==== SELECTED EXTRACT ====

U.S. Shipping in U.S. Waters
Domestic waterborne transportation is safe, reliable, efficient and an established mainstay of America’s national transportation system. This service is provided by U.S.-flag coastwise qualified (Jones Act) vessels that provide essential transportation between ports, coastlines and almost all states and territories -- including Alaska, Hawaii, and Puerto Rico. Each year, tens of thousands of vessels transport over a billion tons of cargo, with hundreds of ferry operators transporting millions of passengers, contributing billions to our nation's economy through freight and passenger revenue, taxes and private investment. This trade is critical to our economy and national defense to ensure both reliability of domestic service and a reliable sealift partner in the event the U.S. needs to deploy overseas in a contingency. To ensure the survival of this key industry, Congress has passed legislation (the Jones Act) reserving this waterborne domestic trade to specific U.S. vessels.
The Jones Act
A majority of U.S. domestic shipping regulations are driven by the Jones Act (46 U.S.C. § 55102), a section of the 1920 Merchant Marine Act that requires merchandise being transported by water between U.S. points, even by way of foreign ports, to be shipped aboard vessels that are 1) U.S.-built 2) U.S.-citizen owned and 3) registered in the U.S. This encourages a strong U.S. Merchant Marine for both economic security and national defense by fostering a U.S.-flag fleet that can also be leveraged for U.S. interests during war or emergency.

====

__EXERCISES__.
#1 Decide whether each statement agrees with the text on U.S. domestic shipping, giving yes or no and quoting the words of the text that settle it: (a) the Jones Act is a section of the 1920 Merchant Marine Act; (b) the Jones Act covers only merchandise that moves between U.S. points without passing through foreign ports; (c) ferry operators carry billions of passengers each year.
#2 Please explain, in one to three sentences, why the text on U.S. domestic shipping calls this trade critical to national defense.
#3 Carry on the text on U.S. domestic shipping from the point where it ends.

==== RAW DATA ====

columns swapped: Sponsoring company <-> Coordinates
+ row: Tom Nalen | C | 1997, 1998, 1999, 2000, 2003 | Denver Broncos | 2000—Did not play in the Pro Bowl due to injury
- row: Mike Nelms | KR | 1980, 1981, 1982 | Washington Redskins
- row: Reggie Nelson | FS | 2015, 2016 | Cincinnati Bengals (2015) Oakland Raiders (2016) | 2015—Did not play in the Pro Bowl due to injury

====

__EXERCISE RESPONSES__.
#1
(a) Yes: "a section of the 1920 Merchant Marine Act"
(b) No: "even by way of foreign ports"
(c) No: "hundreds of ferry operators transporting millions of passengers"

#2 The trade ensures reliable domestic service. It also provides a reliable sealift partner in the event the U.S. needs to deploy overseas in a contingency.

#3
The Jones Act Waiver Processes —46 U.S.C. § 501
An often-asked question is “can the U.S.-owned, -built, -crewed, - registered requirements of the Jones Act be waived?” The answer is yes, however, Jones Act waivers are rare as the only basis for a waiver is “interest of national defense.” There are two types of Jones Act waiver request processes, one for the Secretary of Defense and one for non-Defense entities.
For the Secretary of Defense, under 46 U.S.C. § 501 (a), he or she may request that the Secretary of Homeland Security waive the Jones Act to the extent the Department of Defense considers such a waiver necessary in the interest of national defense. In these cases, U.S. Customs and Border Protection, per a delegation of authority from the Secretary of Homeland Security, processes and can approve these waivers.
For all other (none Department of Defense) waiver requests, the Secretary of Homeland Security is the only waiver authority, and is only authorized to grant a waiver if he or she considers it necessary in the interest of national defense under (46 § 501(b)).
Consequently, when a waiver request is submitted, the Department of Homeland Security screens civilian entity request and makes a rapid assessment regarding whether there is sufficient “interest of national defense” to proceed.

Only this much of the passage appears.